- Poster presentation
- Open Access
CEMRA in neonatal and pediatric congenital vascular diseases at 1.5T and 3.0T: comparison of an intravascular contrast agent (Gadofosveset) with an extracellular agent (Gadopentetate Dimeglumine)
© Khan et al; licensee BioMed Central Ltd. 2013
- Published: 30 January 2013
- Image Quality
- Pulmonary Artery
- Contrast Agent
- Congenital Heart Disease
- Aortic Arch
The comparison of gadofosveset (Ablavar, Lantheus Medical) at a dose of 0.06 mmol /kg with gadopentetate dimeglumine (Magnevist, Bayer-Schering Inc.) at a dose of 0.2 mmol /kg for CEMRA in pediatric patients with complex congenital heart disease (CCHD) at 1.5T and 3.0T.
Twenty-eight pediatric patients with CCHD underwent CEMRA at 3.0T (n=16) or at 1.5T (n=12). Sixteen patients were imaged with gadofosveset; 9 at 3.0T (age 1.00 ± 1.58 months; weight 2.38 ± 1.13 kg) and 7 at 1.5T (age 8.00 ± 7.83 months; weight 5.06 ± 3.09 kg). Twelve patients were imaged with gadopentetate; 7 at 3.0T (age 1.00 ± 1.41 months; weight 3.02 ± 1.59 kg) and 5 at 1.5T (age 6.60 ± 8.62 months; weight 5.23 ± 2.93 kg). High resolution CEMRA was performed in two phases with strictly comparable imaging parameters, acquisition times and contrast agent infusion periods. Two independent observers scored the studies blindly on a four point scale for image quality, artifacts and vessel definition.
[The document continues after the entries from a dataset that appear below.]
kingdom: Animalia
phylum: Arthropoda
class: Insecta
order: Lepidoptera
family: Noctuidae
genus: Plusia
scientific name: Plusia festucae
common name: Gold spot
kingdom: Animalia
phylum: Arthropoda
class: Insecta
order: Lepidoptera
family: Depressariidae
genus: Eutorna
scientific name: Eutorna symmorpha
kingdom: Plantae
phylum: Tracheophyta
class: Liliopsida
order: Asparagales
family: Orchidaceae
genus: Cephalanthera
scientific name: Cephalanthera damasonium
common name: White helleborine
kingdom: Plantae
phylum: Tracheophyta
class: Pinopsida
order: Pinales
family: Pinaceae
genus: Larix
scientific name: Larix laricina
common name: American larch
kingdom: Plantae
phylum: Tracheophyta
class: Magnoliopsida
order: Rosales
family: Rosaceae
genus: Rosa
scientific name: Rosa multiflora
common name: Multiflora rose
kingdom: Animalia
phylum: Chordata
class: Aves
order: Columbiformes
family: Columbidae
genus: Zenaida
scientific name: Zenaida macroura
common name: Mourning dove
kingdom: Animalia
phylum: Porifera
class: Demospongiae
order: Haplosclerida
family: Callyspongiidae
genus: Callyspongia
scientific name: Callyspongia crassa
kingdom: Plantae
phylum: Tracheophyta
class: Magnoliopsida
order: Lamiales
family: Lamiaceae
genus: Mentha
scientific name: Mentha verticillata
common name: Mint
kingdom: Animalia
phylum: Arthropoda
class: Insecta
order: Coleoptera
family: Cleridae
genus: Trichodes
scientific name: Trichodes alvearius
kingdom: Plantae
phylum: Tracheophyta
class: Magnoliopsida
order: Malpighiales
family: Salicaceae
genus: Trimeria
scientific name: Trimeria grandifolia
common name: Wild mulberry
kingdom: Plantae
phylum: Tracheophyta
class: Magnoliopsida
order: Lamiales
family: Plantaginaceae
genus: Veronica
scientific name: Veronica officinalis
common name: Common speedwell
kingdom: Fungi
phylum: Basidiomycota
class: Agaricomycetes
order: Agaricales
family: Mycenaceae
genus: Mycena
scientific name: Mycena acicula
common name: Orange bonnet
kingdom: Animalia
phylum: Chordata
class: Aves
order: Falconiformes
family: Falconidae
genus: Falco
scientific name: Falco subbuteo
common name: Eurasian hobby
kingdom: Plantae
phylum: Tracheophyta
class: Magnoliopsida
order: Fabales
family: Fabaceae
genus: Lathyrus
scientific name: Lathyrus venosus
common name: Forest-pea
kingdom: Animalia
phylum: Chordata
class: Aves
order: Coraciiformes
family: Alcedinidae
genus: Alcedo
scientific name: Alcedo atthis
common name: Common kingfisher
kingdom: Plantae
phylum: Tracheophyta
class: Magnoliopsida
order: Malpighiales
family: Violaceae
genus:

At 3.0T, overall image quality (IQ) was good to excellent (3<=IQ<=4) in all patients and similar for gadofosveset and gadopentate. At 1.5T, IQ was also good to excellent, but higher for gadofosveset than gadopentetate. Cardiac motion or pulsation artifact was found in all studies at both field strengths but appeared more severe at 3.0T than 1.5T. Parallel acquisition artifact was noted in all studies at 3.0T, but in no studies at 1.5T. Vessel definition scores were higher for gadofosveset at both field strengths and both contrast phases, but lower for gadopentetate in the venous phase at 3.0T and in both phases at 1.5T. SNR and CNR was higher at 3.0T than 1.5T in the aortic arch, pulmonary artery, inferior vena cava and superior vena cava. SNR and CNR was higher for gadofosveset than gadopentetate during the arterial phase in the aortic arch and pulmonary artery.
Both gadofosveset and gadopentetate support reliable and high quality CEMRA at 1.5T and 3.0T in children with complex congenital vascular diseases. However, gadofosveset scored higher than gadopentetate with respect to image quality, vessel definition, SNR and CNR at less than one third the dose of Gadolinium. Furthermore, the prolonged intravascular residence time of gadofosveset enabled the maximum duration of breath holding to be halved relative to gadopentetate, while maintaining excellent enhancement in the venous phase.